◆ EXERCISE REQUIREMENTS: Exactly as given, write out all the entries again.

⟨

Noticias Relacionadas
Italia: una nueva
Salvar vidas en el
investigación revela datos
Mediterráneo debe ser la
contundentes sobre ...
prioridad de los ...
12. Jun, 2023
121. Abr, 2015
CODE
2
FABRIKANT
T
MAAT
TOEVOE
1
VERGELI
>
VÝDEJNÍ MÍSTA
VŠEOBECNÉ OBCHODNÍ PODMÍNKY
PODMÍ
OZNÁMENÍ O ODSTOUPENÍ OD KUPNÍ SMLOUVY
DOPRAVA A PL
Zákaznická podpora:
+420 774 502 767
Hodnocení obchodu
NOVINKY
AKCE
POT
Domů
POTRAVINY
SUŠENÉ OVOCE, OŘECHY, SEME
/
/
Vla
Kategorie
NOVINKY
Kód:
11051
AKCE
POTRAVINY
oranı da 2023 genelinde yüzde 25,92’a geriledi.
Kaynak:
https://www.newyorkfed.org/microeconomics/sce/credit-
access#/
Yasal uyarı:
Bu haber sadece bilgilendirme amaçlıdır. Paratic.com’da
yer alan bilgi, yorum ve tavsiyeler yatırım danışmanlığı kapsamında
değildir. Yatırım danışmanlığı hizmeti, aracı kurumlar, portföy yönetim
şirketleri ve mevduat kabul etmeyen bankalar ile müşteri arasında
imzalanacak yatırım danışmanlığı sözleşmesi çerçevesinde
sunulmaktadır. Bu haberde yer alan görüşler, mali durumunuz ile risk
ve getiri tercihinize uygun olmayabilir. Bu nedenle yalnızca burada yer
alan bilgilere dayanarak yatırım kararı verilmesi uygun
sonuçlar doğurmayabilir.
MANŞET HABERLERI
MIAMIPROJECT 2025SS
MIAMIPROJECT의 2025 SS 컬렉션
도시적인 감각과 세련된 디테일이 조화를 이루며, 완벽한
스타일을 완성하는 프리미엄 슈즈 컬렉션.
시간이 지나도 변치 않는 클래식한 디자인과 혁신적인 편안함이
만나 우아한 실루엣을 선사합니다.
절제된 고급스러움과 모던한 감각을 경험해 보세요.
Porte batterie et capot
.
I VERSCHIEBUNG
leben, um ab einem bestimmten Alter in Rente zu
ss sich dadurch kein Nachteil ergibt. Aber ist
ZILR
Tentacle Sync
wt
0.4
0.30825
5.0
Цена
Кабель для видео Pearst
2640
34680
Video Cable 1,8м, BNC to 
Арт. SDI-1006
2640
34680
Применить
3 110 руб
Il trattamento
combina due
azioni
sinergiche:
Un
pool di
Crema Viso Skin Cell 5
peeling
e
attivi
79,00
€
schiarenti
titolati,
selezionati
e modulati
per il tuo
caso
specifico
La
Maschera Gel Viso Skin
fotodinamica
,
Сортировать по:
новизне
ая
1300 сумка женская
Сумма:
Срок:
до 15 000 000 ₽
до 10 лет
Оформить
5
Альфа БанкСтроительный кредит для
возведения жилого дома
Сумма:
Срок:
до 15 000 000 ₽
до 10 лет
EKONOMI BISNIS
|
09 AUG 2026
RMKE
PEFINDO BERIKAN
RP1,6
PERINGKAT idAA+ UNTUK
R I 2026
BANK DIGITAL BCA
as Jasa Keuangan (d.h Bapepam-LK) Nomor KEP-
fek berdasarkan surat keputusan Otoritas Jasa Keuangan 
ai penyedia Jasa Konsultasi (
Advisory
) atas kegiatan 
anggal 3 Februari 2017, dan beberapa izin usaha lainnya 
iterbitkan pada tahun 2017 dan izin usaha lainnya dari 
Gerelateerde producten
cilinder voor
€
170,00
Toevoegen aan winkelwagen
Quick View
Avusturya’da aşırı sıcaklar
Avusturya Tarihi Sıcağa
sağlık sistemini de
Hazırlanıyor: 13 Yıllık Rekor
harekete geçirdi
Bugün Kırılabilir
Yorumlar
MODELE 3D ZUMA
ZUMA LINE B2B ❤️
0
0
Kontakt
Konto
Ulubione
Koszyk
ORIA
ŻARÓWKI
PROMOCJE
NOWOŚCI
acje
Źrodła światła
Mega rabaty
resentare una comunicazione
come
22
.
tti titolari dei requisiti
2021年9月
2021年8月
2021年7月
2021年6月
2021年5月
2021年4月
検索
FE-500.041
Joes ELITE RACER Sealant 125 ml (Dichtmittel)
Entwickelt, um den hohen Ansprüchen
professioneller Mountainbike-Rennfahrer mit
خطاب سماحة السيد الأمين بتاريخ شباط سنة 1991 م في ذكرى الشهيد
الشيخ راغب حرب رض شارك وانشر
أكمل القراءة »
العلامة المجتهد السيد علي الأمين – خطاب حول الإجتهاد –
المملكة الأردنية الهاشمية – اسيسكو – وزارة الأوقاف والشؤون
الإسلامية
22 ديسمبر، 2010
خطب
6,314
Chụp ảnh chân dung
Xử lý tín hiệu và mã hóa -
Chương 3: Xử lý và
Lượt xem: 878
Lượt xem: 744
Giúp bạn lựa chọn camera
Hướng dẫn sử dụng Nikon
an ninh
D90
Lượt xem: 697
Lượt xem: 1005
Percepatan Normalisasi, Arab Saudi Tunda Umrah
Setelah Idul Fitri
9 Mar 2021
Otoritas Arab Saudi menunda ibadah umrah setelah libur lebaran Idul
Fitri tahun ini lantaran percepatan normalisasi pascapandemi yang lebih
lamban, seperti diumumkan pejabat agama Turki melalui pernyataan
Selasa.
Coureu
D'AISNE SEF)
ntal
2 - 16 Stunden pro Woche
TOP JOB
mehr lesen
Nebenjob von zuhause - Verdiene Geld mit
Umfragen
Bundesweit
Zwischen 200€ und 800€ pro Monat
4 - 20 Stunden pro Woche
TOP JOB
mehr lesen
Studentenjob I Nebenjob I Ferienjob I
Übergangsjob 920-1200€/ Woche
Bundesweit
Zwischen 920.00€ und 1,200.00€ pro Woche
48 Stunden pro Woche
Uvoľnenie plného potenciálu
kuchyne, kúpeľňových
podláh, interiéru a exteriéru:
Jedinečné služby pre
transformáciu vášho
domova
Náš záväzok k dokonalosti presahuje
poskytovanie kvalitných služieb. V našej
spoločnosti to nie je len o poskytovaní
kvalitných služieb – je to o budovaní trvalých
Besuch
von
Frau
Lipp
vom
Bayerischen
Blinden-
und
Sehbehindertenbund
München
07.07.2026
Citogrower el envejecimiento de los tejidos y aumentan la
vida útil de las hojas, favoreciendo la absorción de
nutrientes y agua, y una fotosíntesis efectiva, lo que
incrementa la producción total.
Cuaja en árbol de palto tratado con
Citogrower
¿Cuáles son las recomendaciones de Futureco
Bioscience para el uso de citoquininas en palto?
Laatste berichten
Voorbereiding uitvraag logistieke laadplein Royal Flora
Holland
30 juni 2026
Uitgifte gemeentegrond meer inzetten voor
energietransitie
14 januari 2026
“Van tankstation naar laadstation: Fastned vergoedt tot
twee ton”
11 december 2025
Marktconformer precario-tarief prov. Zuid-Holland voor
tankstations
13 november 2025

⟩

◆ COMPLETED EXERCISE:
Noticias Relacionadas
Italia: una nueva
Salvar vidas en el
investigación revela datos
Mediterráneo debe ser la
contundentes sobre ...
prioridad de los ...
12. Jun, 2023
121. Abr, 2015
CODE
2
FABRIKANT
T
MAAT
TOEVOE
1
VERGELI
>
VÝDEJNÍ MÍSTA
VŠEOBECNÉ OBCHODNÍ PODMÍNKY
PODMÍ
OZNÁMENÍ O ODSTOUPENÍ OD KUPNÍ SMLOUVY
DOPRAVA A PL
Zákaznická podpora:
+420 774 502 767
Hodnocení obchodu
NOVINKY
AKCE
POT
Domů
POTRAVINY
SUŠENÉ OVOCE, OŘECHY, SEME
/
/
Vla
Kategorie
NOVINKY
Kód:
11051
AKCE
POTRAVINY
oranı da 2023 genelinde yüzde 25,92’a geriledi.
Kaynak:
https://www.newyorkfed.org/microeconomics/sce/credit-
access#/
Yasal uyarı:
Bu haber sadece bilgilendirme amaçlıdır. Paratic.com’da
yer alan bilgi, yorum ve tavsiyeler yatırım danışmanlığı kapsamında
değildir. Yatırım danışmanlığı hizmeti, aracı kurumlar, portföy yönetim
şirketleri ve mevduat kabul etmeyen bankalar ile müşteri arasında
imzalanacak yatırım danışmanlığı sözleşmesi çerçevesinde
sunulmaktadır. Bu haberde yer alan görüşler, mali durumunuz ile risk
ve getiri tercihinize uygun olmayabilir. Bu nedenle yalnızca burada yer
alan bilgilere dayanarak yatırım kararı verilmesi uygun
sonuçlar doğurmayabilir.
MANŞET HABERLERI
MIAMIPROJECT 2025SS
MIAMIPROJECT의 2025 SS 컬렉션
도시적인 감각과 세련된 디테일이 조화를 이루며, 완벽한
스타일을 완성하는 프리미엄 슈즈 컬렉션.
시간이 지나도 변치 않는 클래식한 디자인과 혁신적인 편안함이
만나 우아한 실루엣을 선사합니다.
절제된 고급스러움과 모던한 감각을 경험해 보세요.
Porte batterie et capot
.
I VERSCHIEBUNG
leben, um ab einem bestimmten Alter in Rente zu
ss sich dadurch kein Nachteil ergibt. Aber ist
ZILR
Tentacle Sync
wt
0.4
0.30825
5.0
Цена
Кабель для видео Pearst
2640
34680
Video Cable 1,8м, BNC to 
Арт. SDI-1006
2640
34680
Применить
3 110 руб
Il trattamento
combina due
azioni
sinergiche:
Un
pool di
Crema Viso Skin Cell 5
peeling
e
attivi
79,00
€
schiarenti
titolati,
selezionati
e modulati
per il tuo
caso
specifico
La
Maschera Gel Viso Skin
fotodinamica
,
Сортировать по:
новизне
ая
1300 сумка женская
Сумма:
Срок:
до 15 000 000 ₽
до 10 лет
Оформить
5
Альфа БанкСтроительный кредит для
возведения жилого дома
Сумма:
Срок:
до 15 000 000 ₽
до 10 лет
EKONOMI BISNIS
|
09 AUG 2026
RMKE
PEFINDO BERIKAN
RP1,6
PERINGKAT idAA+ UNTUK
R I 2026
BANK DIGITAL BCA
as Jasa Keuangan (d.h Bapepam-LK) Nomor KEP-
fek berdasarkan surat keputusan Otoritas Jasa Keuangan 
ai penyedia Jasa Konsultasi (
Advisory
) atas kegiatan 
anggal 3 Februari 2017, dan beberapa izin usaha lainnya 
iterbitkan pada tahun 2017 dan izin usaha lainnya dari 
Gerelateerde producten
cilinder voor
€
170,00
Toevoegen aan winkelwagen
Quick View
Avusturya’da aşırı sıcaklar
Avusturya Tarihi Sıcağa
sağlık sistemini de
Hazırlanıyor: 13 Yıllık Rekor
harekete geçirdi
Bugün Kırılabilir
Yorumlar
MODELE 3D ZUMA
ZUMA LINE B2B ❤️
0
0
Kontakt
Konto
Ulubione
Koszyk
ORIA
ŻARÓWKI
PROMOCJE
NOWOŚCI
acje
Źrodła światła
Mega rabaty
resentare una comunicazione
come
22
.
tti titolari dei requisiti
2021年9月
2021年8月
2021年7月
2021年6月
2021年5月
2021年4月
検索
FE-500.041
Joes ELITE RACER Sealant 125 ml (Dichtmittel)
Entwickelt, um den hohen Ansprüchen
professioneller Mountainbike-Rennfahrer mit
خطاب سماحة السيد الأمين بتاريخ شباط سنة 1991 م في ذكرى الشهيد
الشيخ راغب حرب رض شارك وانشر
أكمل القراءة »
العلامة المجتهد السيد علي الأمين – خطاب حول الإجتهاد –
المملكة الأردنية الهاشمية – اسيسكو – وزارة الأوقاف والشؤون
الإسلامية
22 ديسمبر، 2010
خطب
6,314
Chụp ảnh chân dung
Xử lý tín hiệu và mã hóa -
Chương 3: Xử lý và
Lượt xem: 878
Lượt xem: 744
Giúp bạn lựa chọn camera
Hướng dẫn sử dụng Nikon
an ninh
D90
Lượt xem: 697
Lượt xem: 1005
Percepatan Normalisasi, Arab Saudi Tunda Umrah
Setelah Idul Fitri
9 Mar 2021
Otoritas Arab Saudi menunda ibadah umrah setelah libur lebaran Idul
Fitri tahun ini lantaran percepatan normalisasi pascapandemi yang lebih
lamban, seperti diumumkan pejabat agama Turki melalui pernyataan
Selasa.
Coureu
D'AISNE SEF)
ntal
2 - 16 Stunden pro Woche
TOP JOB
mehr lesen
Nebenjob von zuhause - Verdiene Geld mit
Umfragen
Bundesweit
Zwischen 200€ und 800€ pro Monat
4 - 20 Stunden pro Woche
TOP JOB
mehr lesen
Studentenjob I Nebenjob I Ferienjob I
Übergangsjob 920-1200€/ Woche
Bundesweit
Zwischen 920.00€ und 1,200.00€ pro Woche
48 Stunden pro Woche
Uvoľnenie plného potenciálu
kuchyne, kúpeľňových
podláh, interiéru a exteriéru:
Jedinečné služby pre
transformáciu vášho
domova
Náš záväzok k dokonalosti presahuje
poskytovanie kvalitných služieb. V našej
spoločnosti to nie je len o poskytovaní
kvalitných služieb – je to o budovaní trvalých
Besuch
von
Frau
Lipp
vom
Bayerischen
Blinden-
und
Sehbehindertenbund
München
07.07.2026
Citogrower el envejecimiento de los tejidos y aumentan la
vida útil de las hojas, favoreciendo la absorción de
nutrientes y agua, y una fotosíntesis efectiva, lo que
incrementa la producción total.
Cuaja en árbol de palto tratado con
Citogrower
¿Cuáles son las recomendaciones de Futureco
Bioscience para el uso de citoquininas en palto?
Laatste berichten
Voorbereiding uitvraag logistieke laadplein Royal Flora
Holland
30 juni 2026
Uitgifte gemeentegrond meer inzetten voor
energietransitie
14 januari 2026
“Van tankstation naar laadstation: Fastned vergoedt tot
twee ton”
11 december 2025
Marktconformer precario-tarief prov. Zuid-Holland voor
tankstations
13 november 2025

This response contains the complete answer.